"C'était de l'esclavage moderne" : mauvais payeurs, les patrons d'un hôtel cantalien condamnés
Les salariés décrivent la même chose, dans cet hôtel de Massiac : des contrats non établis des journées interminables et des salaires payés en liquide. Sans émouvoir les deux patrons, qui s’érigent en exemple de « charité chrétienne ». Ils ont été condamnés.
Elle amène le tribunal sur ce terrain-là, déclenchant malgré elle quelques sourires. « J’ai inventé le restaurant sans serveur, en libre-service 24 heures sur 24, parce qu’on ne trouvait plus personne pour travailler. C’est passé à la télévision ! », revendique Christine Boyer, à la tête de plusieurs hôtels dans le Cantal, dont celui de La Poste à Massiac, devenu Les portes du Cantal. Plus tard, elle poussera son dernier concept, « les clients qui font eux-mêmes leur chambre… », toujours faute de trouver de la main-d’œuvre.
Ce sont pourtant d’anciens salariés qui ont poussé les portes de la gendarmerie pour dénoncer les pratiques de cette dynamique sexagénaire et de son fils, Pierre Hajfani, 32 ans. Jeunes saisonniers, ils l’ont croisée dans un autre hôtel qu’il gère, à plusieurs centaines de kilomètres. Désireux de travailler, ils reviennent avec lui dans le Cantal, expliquent avoir nettoyé les chambres et mis en place les petits-déjeuners pendant tout un week-end.

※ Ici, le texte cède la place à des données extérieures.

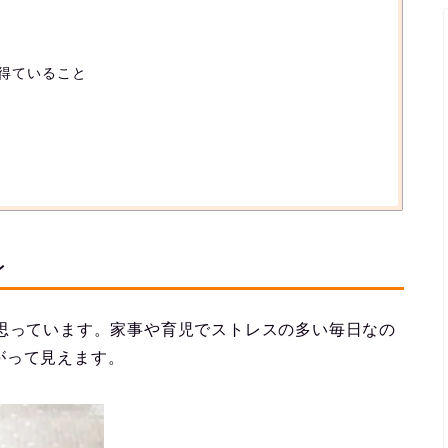
得ていること
レ
思っています。家事や育児でストレスの多い毎日なの
がって見えます。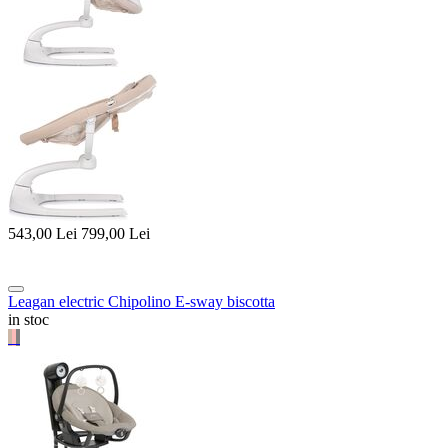
543,00
Lei
799,00
Lei
Leagan electric Chipolino E-sway biscotta
in stoc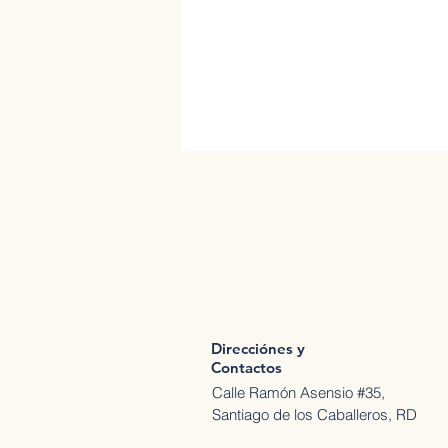
Direcciónes y
Contactos
Calle Ramón Asensio #35,
Santiago de los Caballeros, RD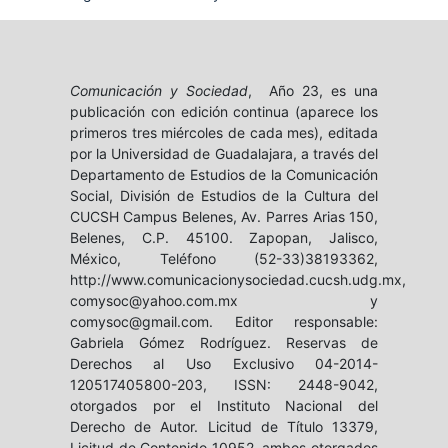
Comunicación y Sociedad
, Año 23, es una
publicación con edición continua (aparece los
primeros tres miércoles de cada mes), editada
por la Universidad de Guadalajara, a través del
Departamento de Estudios de la Comunicación
Social, División de Estudios de la Cultura del
CUCSH Campus Belenes, Av. Parres Arias 150,
Belenes, C.P. 45100. Zapopan, Jalisco,
México, Teléfono (52-33)38193362,
http://www.comunicacionysociedad.cucsh.udg.mx,
comysoc@yahoo.com.mx y
comysoc@gmail.com. Editor responsable:
Gabriela Gómez Rodríguez. Reservas de
Derechos al Uso Exclusivo 04-2014-
120517405800-203, ISSN: 2448-9042,
otorgados por el Instituto Nacional del
Derecho de Autor. Licitud de Título 13379,
Licitud de Contenido 10952, ambos otorgados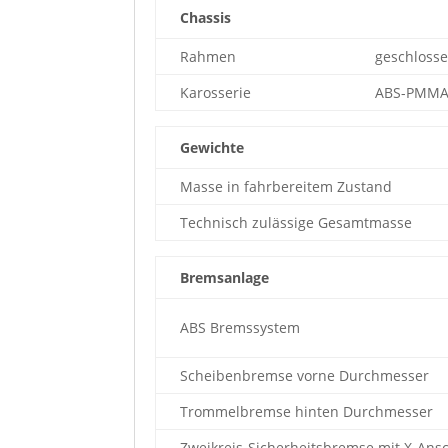
Chassis
Rahmen
geschlosse
Karosserie
ABS-PMMA-K
Gewichte
Masse in fahrbereitem Zustand
Technisch zulässige Gesamtmasse
Bremsanlage
ABS Bremssystem
Scheibenbremse vorne Durchmesser
Trommelbremse hinten Durchmesser
Zweikreis-Sicherheitsbremse mit X-Ans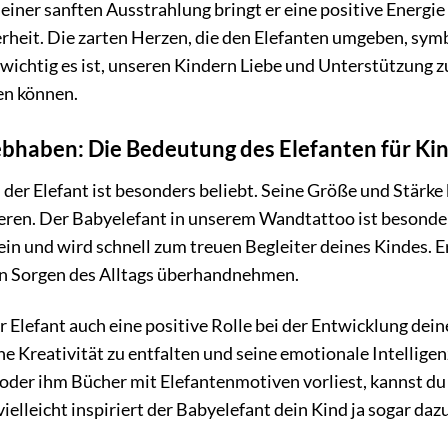
seiner sanften Ausstrahlung bringt er eine positive Energi
rheit. Die zarten Herzen, die den Elefanten umgeben, sym
 wichtig es ist, unseren Kindern Liebe und Unterstützung z
ten können.
ebhaben: Die Bedeutung des Elefanten für Ki
d der Elefant ist besonders beliebt. Seine Größe und Stär
nieren. Der Babyelefant in unserem Wandtattoo ist besonder
n und wird schnell zum treuen Begleiter deines Kindes. Er 
nen Sorgen des Alltags überhandnehmen.
Elefant auch eine positive Rolle bei der Entwicklung deine
ne Kreativität zu entfalten und seine emotionale Intellig
 oder ihm Bücher mit Elefantenmotiven vorliest, kannst d
elleicht inspiriert der Babyelefant dein Kind ja sogar dazu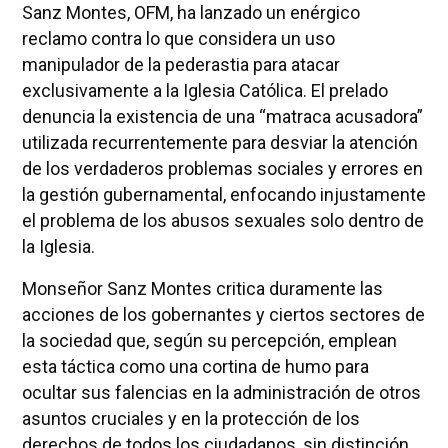
Sanz Montes, OFM, ha lanzado un enérgico
reclamo contra lo que considera un uso
manipulador de la pederastia para atacar
exclusivamente a la Iglesia Católica. El prelado
denuncia la existencia de una “matraca acusadora”
utilizada recurrentemente para desviar la atención
de los verdaderos problemas sociales y errores en
la gestión gubernamental, enfocando injustamente
el problema de los abusos sexuales solo dentro de
la Iglesia.
Monseñor Sanz Montes critica duramente las
acciones de los gobernantes y ciertos sectores de
la sociedad que, según su percepción, emplean
esta táctica como una cortina de humo para
ocultar sus falencias en la administración de otros
asuntos cruciales y en la protección de los
derechos de todos los ciudadanos, sin distinción.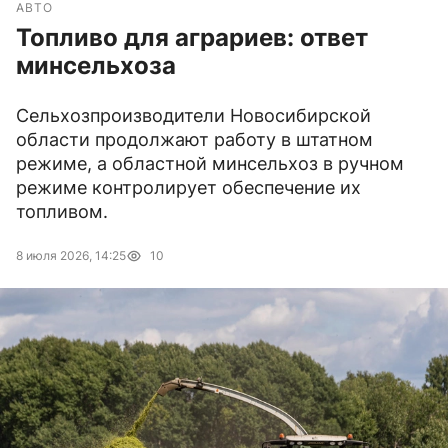
АВТО
Топливо для аграриев: ответ
минсельхоза
Сельхозпроизводители Новосибирской
области продолжают работу в штатном
режиме, а областной минсельхоз в ручном
режиме контролирует обеспечение их
топливом.
8 июля 2026, 14:25
10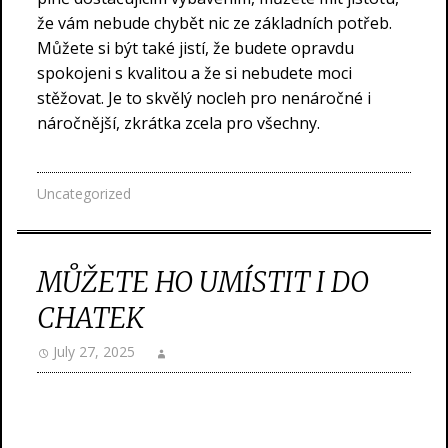
že vám nebude chybět nic ze základních potřeb.
Můžete si být také jistí, že budete opravdu
spokojeni s kvalitou a že si nebudete moci
stěžovat. Je to skvělý nocleh pro nenáročné i
náročnější, zkrátka zcela pro všechny.
Uncategorized
MŮŽETE HO UMÍSTIT I DO
CHATEK
July 27, 2025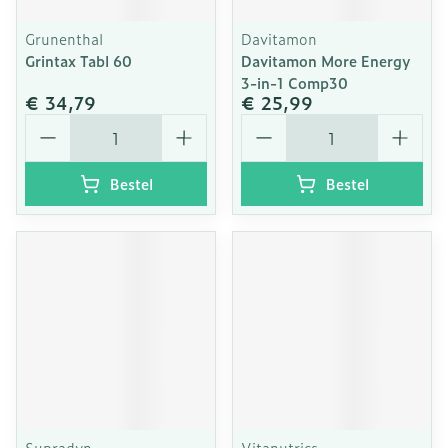
Grunenthal
Davitamon
Grintax Tabl 60
Davitamon More Energy
3-in-1 Comp30
€ 34,79
€ 25,99
Aantal
Aantal
Bestel
Bestel
Supradyn
Vitanutrics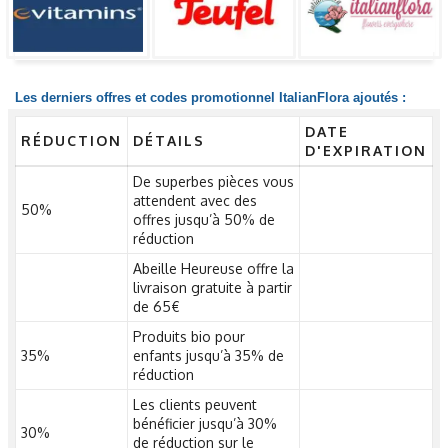
Les derniers offres et codes promotionnel ItalianFlora ajoutés :
DATE
RÉDUCTION
DÉTAILS
D'EXPIRATION
De superbes pièces vous
attendent avec des
50%
offres jusqu’à 50% de
réduction
Abeille Heureuse offre la
livraison gratuite à partir
de 65€
Produits bio pour
35%
enfants jusqu’à 35% de
réduction
Les clients peuvent
bénéficier jusqu’à 30%
30%
de réduction sur le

Ils demandent un contrat, qui n’arrive pas, puis ils s’en vont, payés 120 € en liquide. Les gendarmes trouvent, en tout, quatre salariés dénonçant, d’avril à septembre 2022, des plannings flous, des difficultés à être payés, à avoir un contrat. « C’est de l’esclavagisme moderne », explique l’une d’elles, qui indique avoir fait 131 heures en 10 jours.
« Il valait mieux qu’elle parte, elle était alcoolique et son chat a pissé partout dans notre appartement », grince Christine Boyer. Son fils arrondi les angles : « On a voulu aider ces gens et c’est comme ça qu’on est remercié », souffle-t-il.Il jure que les deux jeunes n’ont pas travaillé, « ils ne savaient rien faire, ils observaient juste ». Il aurait proposé un contrat, mais ils seraient partis, pas satisfaits, exigeant « un CDI et un appartement ».

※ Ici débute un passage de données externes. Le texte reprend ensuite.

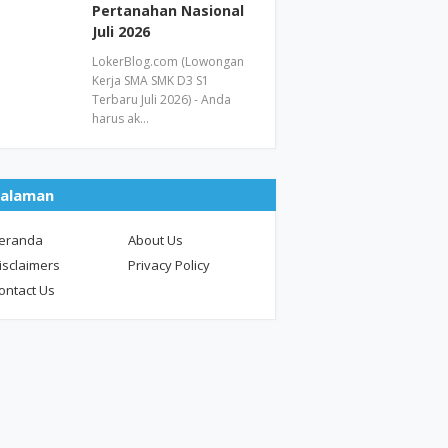
Pertanahan Nasional
Juli 2026
LokerBlog.com (Lowongan
Kerja SMA SMK D3 S1
Terbaru Juli 2026) - Anda
harus ak…
alaman
eranda
About Us
isclaimers
Privacy Policy
ontact Us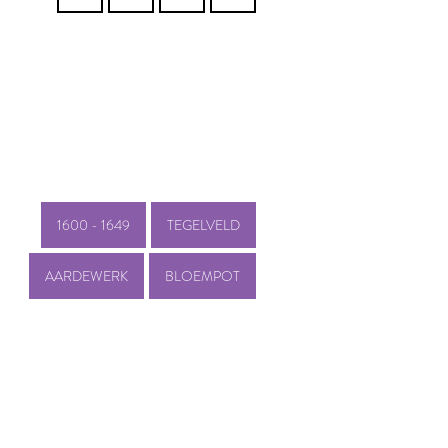
1600 - 1649
TEGELVELD
AARDEWERK
BLOEMPOT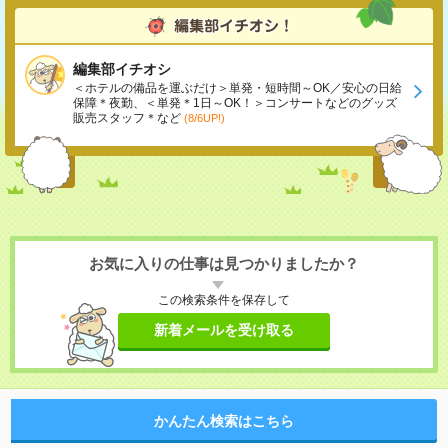
編集部イチオシ
＜ホテルの備品を運ぶだけ＞単発・短時間～OK／安心の日給
保障＊夜勤、＜単発＊1日～OK！＞コンサートなどのグッズ
販売スタッフ＊など
(8/6UP!)
お気に入りの仕事は見つかりましたか？
この検索条件を保存して
新着メールを受け取る
かんたん検索はこちら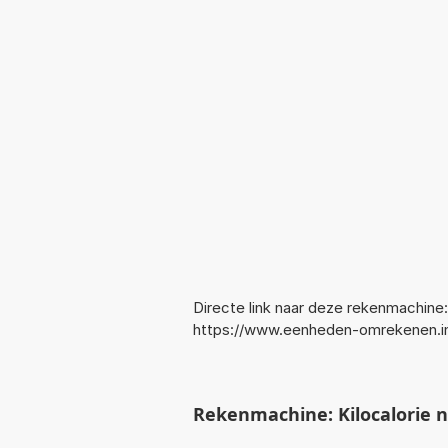
Directe link naar deze rekenmachine:
https://www.eenheden-omrekenen.in
Rekenmachine: Kilocalorie 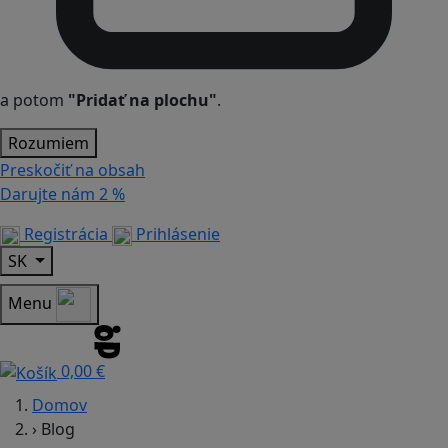
a potom
"Pridať na plochu"
.
Rozumiem
Preskočiť na obsah
Darujte nám
2 %
Registrácia
Prihlásenie
SK
Menu
0,00 €
Domov
›
Blog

Face aux gendarmes, il avait plutôt précisé qu’ils ne faisaient pas l’affaire car « trop lents ». Les juges s’étonnent : comment peut-on être trop lent en étant juste observateur ? Il soupire. « Le gendarme a mal retranscrit. »
Tout est à l’avenant. Les déclarations préalables à l’embauche pas faites ? Le logiciel de l’Urssaf n’aura pas marché. Le solde de tout compte envoyé tardivement ?
Je n’ai pas les réflexes, je suis un jeune chef d’entreprise…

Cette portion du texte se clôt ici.